Collected data
————
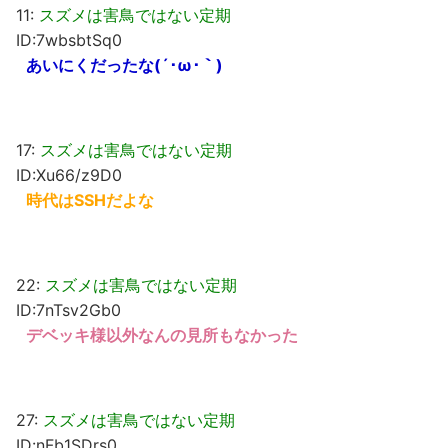
11:
スズメは害鳥ではない定期
ID:7wbsbtSq0
あいにくだったな(´･ω･｀)
17:
スズメは害鳥ではない定期
ID:Xu66/z9D0
時代はSSHだよな
22:
スズメは害鳥ではない定期
ID:7nTsv2Gb0
デベッキ様以外なんの見所もなかった
27:
スズメは害鳥ではない定期
ID:nFb1SDrs0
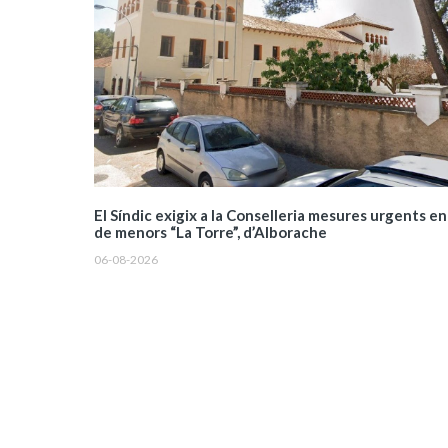
El Síndic exigix a la Conselleria mesures urgents en
de menors “La Torre”, d’Alborache
06-08-2026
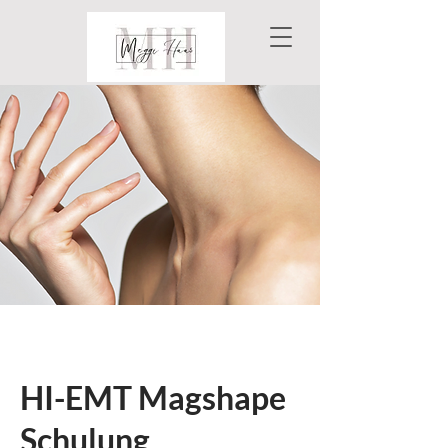
HI-EMT Magshape
Schulung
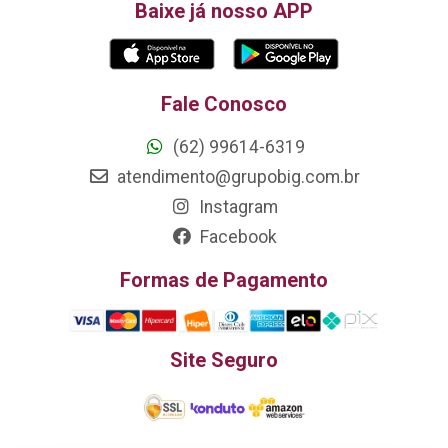
Baixe já nosso APP
Fale Conosco
(62) 99614-6319
atendimento@grupobig.com.br
Instagram
Facebook
Formas de Pagamento
Site Seguro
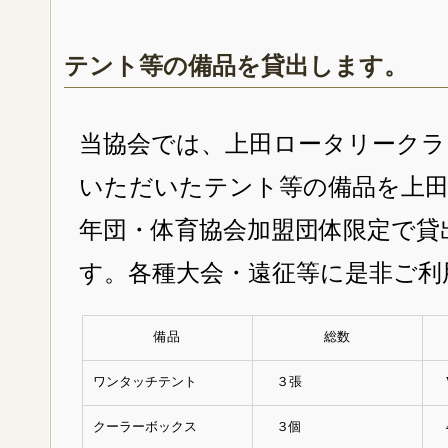
テント等の備品を貸出します。
当協会では、上田ロータリークラ
いただいたテント等の備品を上
年団・体育協会加盟団体限定で貸
す。各種大会・遠征等に是非ご利
備品
総数
ワンタッチテント
３張
W
クーラーボックス
３個
4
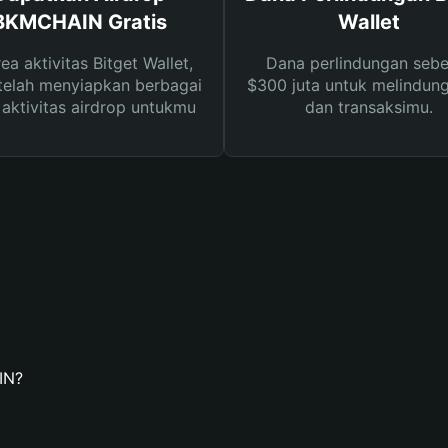
BKMCHAIN Gratis
Wallet
rea aktivitas Bitget Wallet,
Dana perlindungan sebe
telah menyiapkan berbagai
$300 juta untuk melindung
s aktivitas airdrop untukmu
dan transaksimu.
IN?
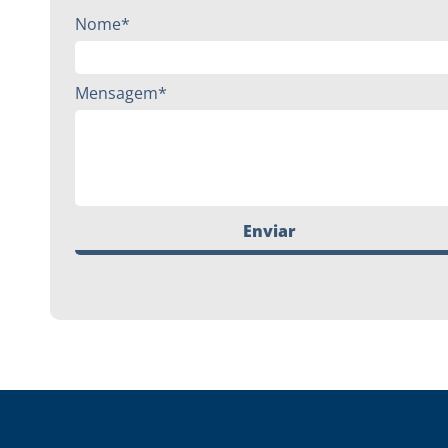
Nome*
Mensagem*
Enviar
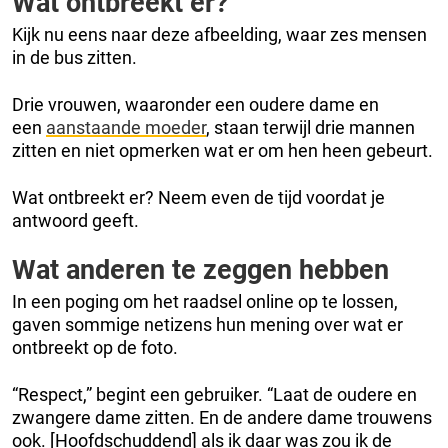
Wat ontbreekt er?
Kijk nu eens naar deze afbeelding, waar zes mensen
in de bus zitten.
Drie vrouwen, waaronder een oudere dame en
een
aanstaande moeder
, staan terwijl drie mannen
zitten en niet opmerken wat er om hen heen gebeurt.
Wat ontbreekt er? Neem even de tijd voordat je
antwoord geeft.
Wat anderen te zeggen hebben
In een poging om het raadsel online op te lossen,
gaven sommige netizens hun mening over wat er
ontbreekt op de foto.
“Respect,” begint een gebruiker. “Laat de oudere en
zwangere dame zitten. En de andere dame trouwens
ook. [Hoofdschuddend] als ik daar was zou ik de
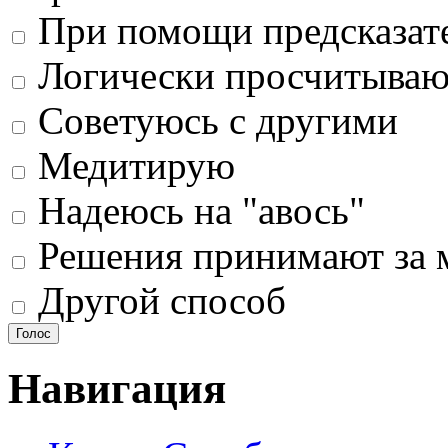
При помощи предсказат
Логически просчитыва
Советуюсь с другими
Медитирую
Надеюсь на "авось"
Решения принимают за 
Другой способ
Навигация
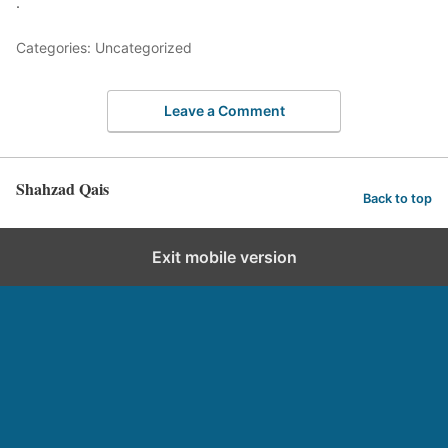
.
Categories: Uncategorized
Leave a Comment
Shahzad Qais
Back to top
Exit mobile version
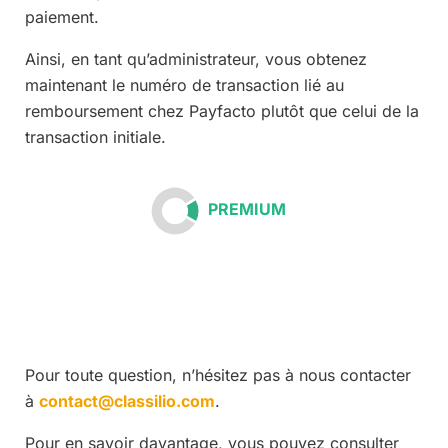
paiement.
Ainsi, en tant qu’administrateur, vous obtenez
maintenant le numéro de transaction lié au
remboursement chez Payfacto plutôt que celui de la
transaction initiale.
PREMIUM
Pour toute question, n’hésitez pas à nous contacter
à
contact@classilio.com
.
Pour en savoir davantage, vous pouvez consulter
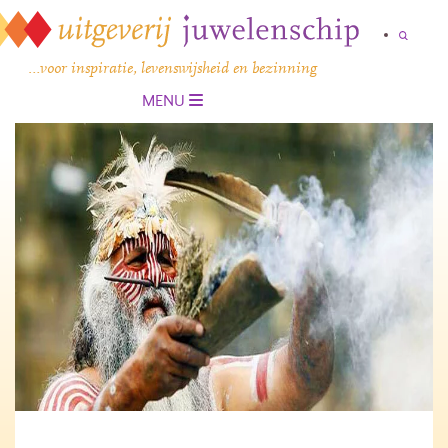
…voor inspiratie, levenswijsheid en bezinning
MENU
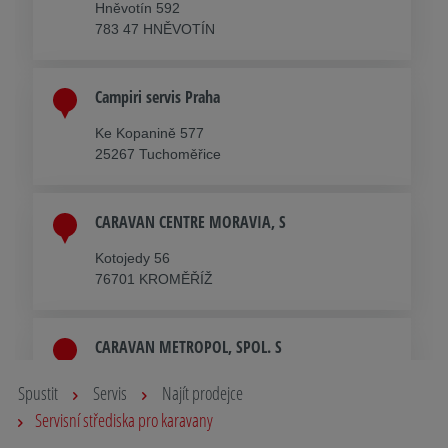
Hněvotín 592
783 47 HNĚVOTÍN
Campiri servis Praha
Ke Kopanině 577
25267 Tuchoměřice
CARAVAN CENTRE MORAVIA, S
Kotojedy 56
76701 KROMĚŘÍŽ
CARAVAN METROPOL, SPOL. S
Báštěcká 85
Spustit
Servis
Najít prodejce
25069 PRAHA - KLÍČANY
Servisní střediska pro karavany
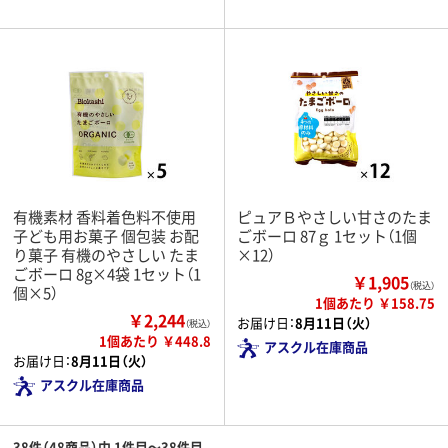
有機素材 香料着色料不使用
ピュアＢやさしい甘さのたま
子ども用お菓子 個包装 お配
ごボーロ 87ｇ 1セット（1個
り菓子 有機のやさしい たま
×12）
ごボーロ 8g×4袋 1セット（1
￥1,905
（税込）
個×5）
1個あたり ￥158.75
￥2,244
お届け日：
8月11日（火）
（税込）
1個あたり ￥448.8
アスクル在庫商品
お届け日：
8月11日（火）
アスクル在庫商品
38件（48商品）中 1件目～38件目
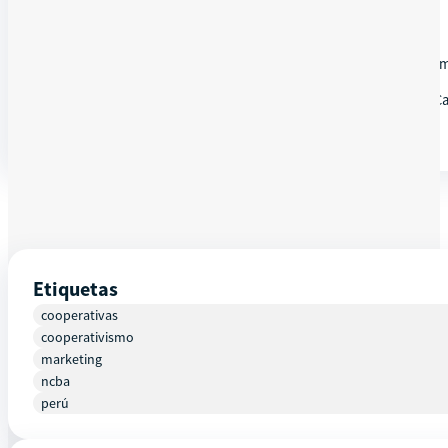
¡Seguimos aprendiendo, inspirándonos y creciendo!
Amigo cooperativista este Martes 29 de marzo a las 5pm estar
Astrid Ventocilla es la coordinadora de marketing y ventas de 
por mucho más tiempo y así tengan ventas consecutivas
Etiquetas
cooperativas
cooperativismo
marketing
ncba
perú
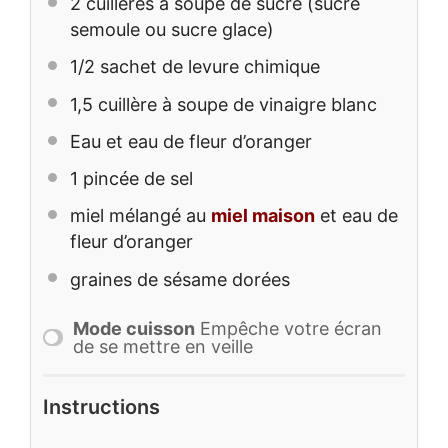
2
cuillères à soupe de sucre (sucre
semoule ou sucre glace)
1/2
sachet de levure chimique
1
,5 cuillère à soupe de vinaigre blanc
Eau et eau de fleur d’oranger
1
pincée de sel
miel mélangé au
miel maison
et eau de
fleur d’oranger
graines de sésame dorées
Mode cuisson
Empêche votre écran
de se mettre en veille
Instructions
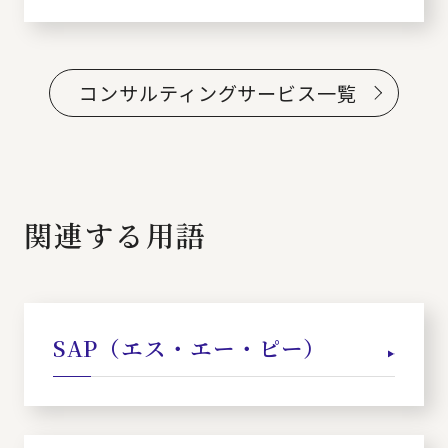
コンサルティングサービス一覧
関連する用語
SAP（エス・エー・ピー）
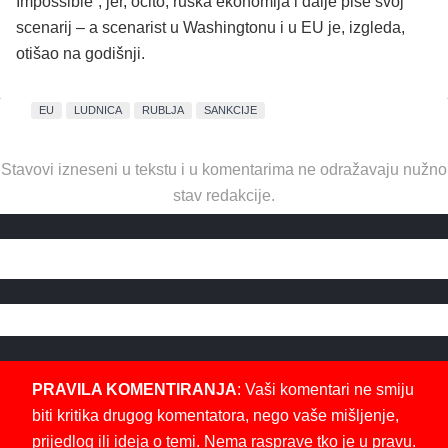
Impossible”, jer, očito, ruska ekonomija i dalje piše svoj
scenarij – a scenarist u Washingtonu i u EU je, izgleda,
otišao na godišnji.
EU
LUDNICA
RUBLJA
SANKCIJE
Stavovi izneseni u tekstu i u komentarima ne odražavaju nužno
stav redakcije.
PRAVILA KOMENTIRANJA
: Vaši komentari ne smiju
biti kritika drugog komentatora, nego vaše mišljenje,
prijedlog ili ideja o temi. Nema rasprave tko je u pravu.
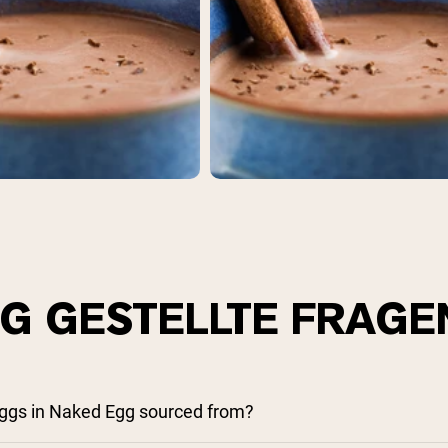
pping Country:
Language:
Jetzt Einkaufen
IG GESTELLTE FRAGE
ggs in Naked Egg sourced from?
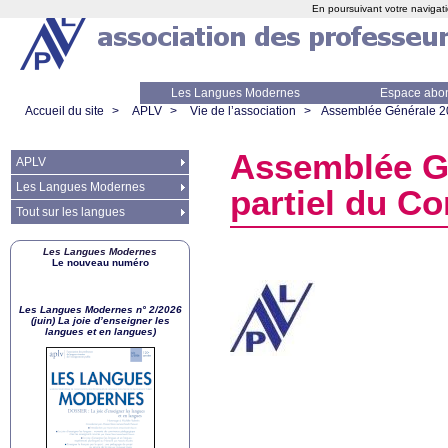
En poursuivant votre navigati
Les Langues Modernes
Espace abo
Accueil du site
>
APLV
>
Vie de l’association
>
Assemblée Générale 202
Assemblée Gé
APLV
Les Langues Modernes
partiel du Co
Tout sur les langues
Les Langues Modernes
Le nouveau numéro
Les Langues Modernes n° 2/2026
(juin) La joie d’enseigner les
langues et en langues)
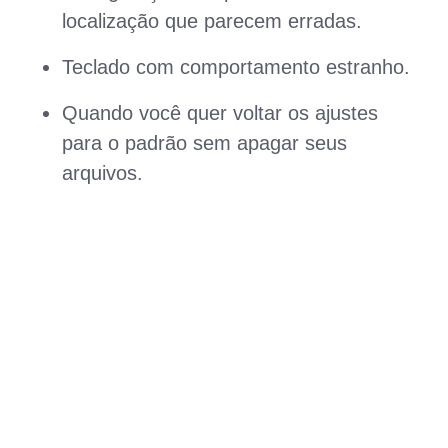
localização que parecem erradas.
Teclado com comportamento estranho.
Quando você quer voltar os ajustes
para o padrão sem apagar seus
arquivos.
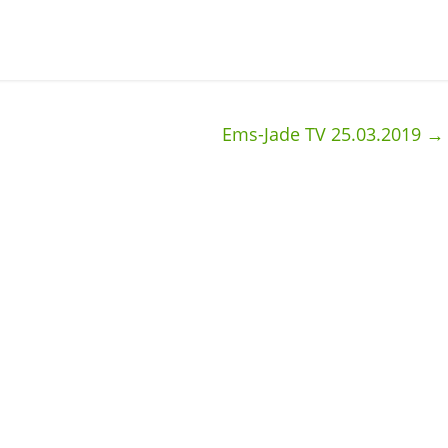
Ems-Jade TV 25.03.2019
→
————
Assigned task.
How many lines in the items above contain the string "numéro", with case taken into account? Reply with the number alone.

Task answer.
2